The game begins with a contest to see who can balance on one foot the longest. The orange blur in the side of the picture is an alien UFO (aliens, of course, being renowned for their love of cricket).
Wearable front-and-side airbags are essential to the game. In the event of an impact these will deploy. The two players will then compare insurance information and the one with the lower premium scores two points.
Cricket balls are traditionally made from the polished knucklebones of the Snuffleupagus ™. Overhunting has brought this once proud beast to the brink of extinction.
The helmet is designed to blind the batter. Seeing the ball is a distraction. He must feel the force flowing through him – only then can he become a true Jedi.

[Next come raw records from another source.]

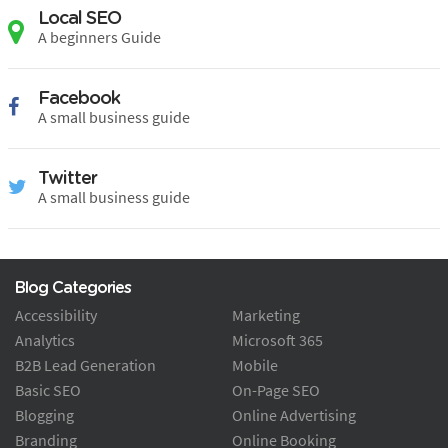
Local SEO
A beginners Guide
Facebook
A small business guide
Twitter
A small business guide
Blog Categories
Accessibility
Marketing
Analytics
Microsoft 365
B2B Lead Generation
Mobile
Basic SEO
On-Page SEO
Blogging
Online Advertising
Branding
Online Booking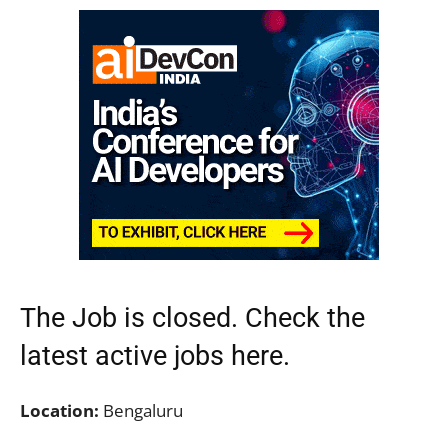
The Job is closed. Check the
latest active jobs
here.
Location:
Bengaluru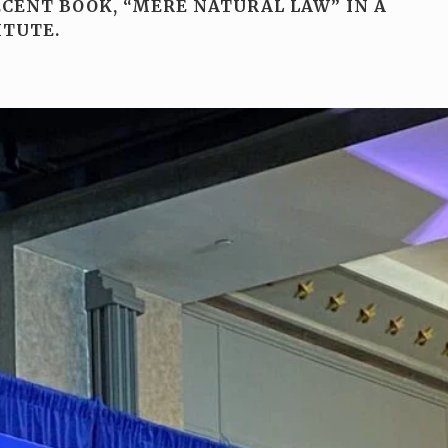
ECENT BOOK, “MERE NATURAL LAW” IN A
ITUTE.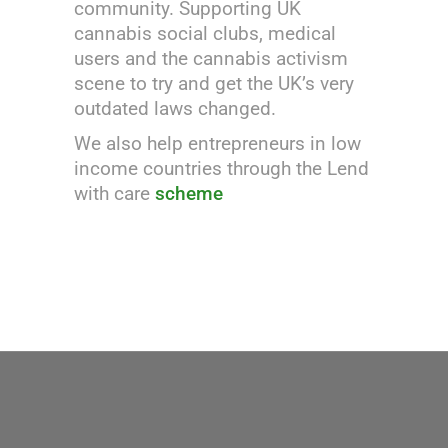
community. Supporting UK
cannabis social clubs, medical
users and the cannabis activism
scene to try and get the UK’s very
outdated laws changed.
We also help entrepreneurs in low
income countries through the Lend
with care
scheme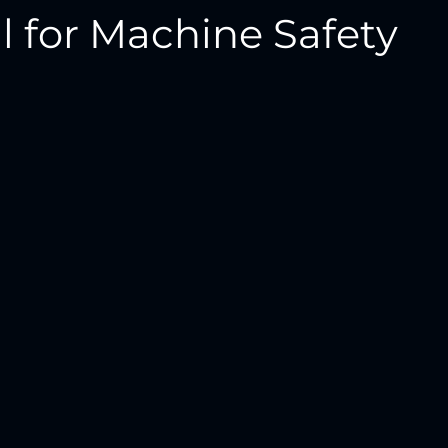
l for Machine Safety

The three wooden staves (or “whatchamacallits” as they are known) stand for the three constants of the universe: death, taxes, and that thing where some people sneeze when they walk outside on sunny days.
The most devoted players name their cricket bats. This one’s name is “Amstagh Byphkain”, which translates roughly as “flat wooden thing I use to hit stuff.” Its owner is not fond of poetry.
The most experienced catchers are known to emit a high-pitched squeaking noise thought to draw the ball towards them.
The game ends when the golden snitch is captured and its wings removed. In a display of victory, the winning team will inscribe their name on it with the ceremonial Sharpie marker.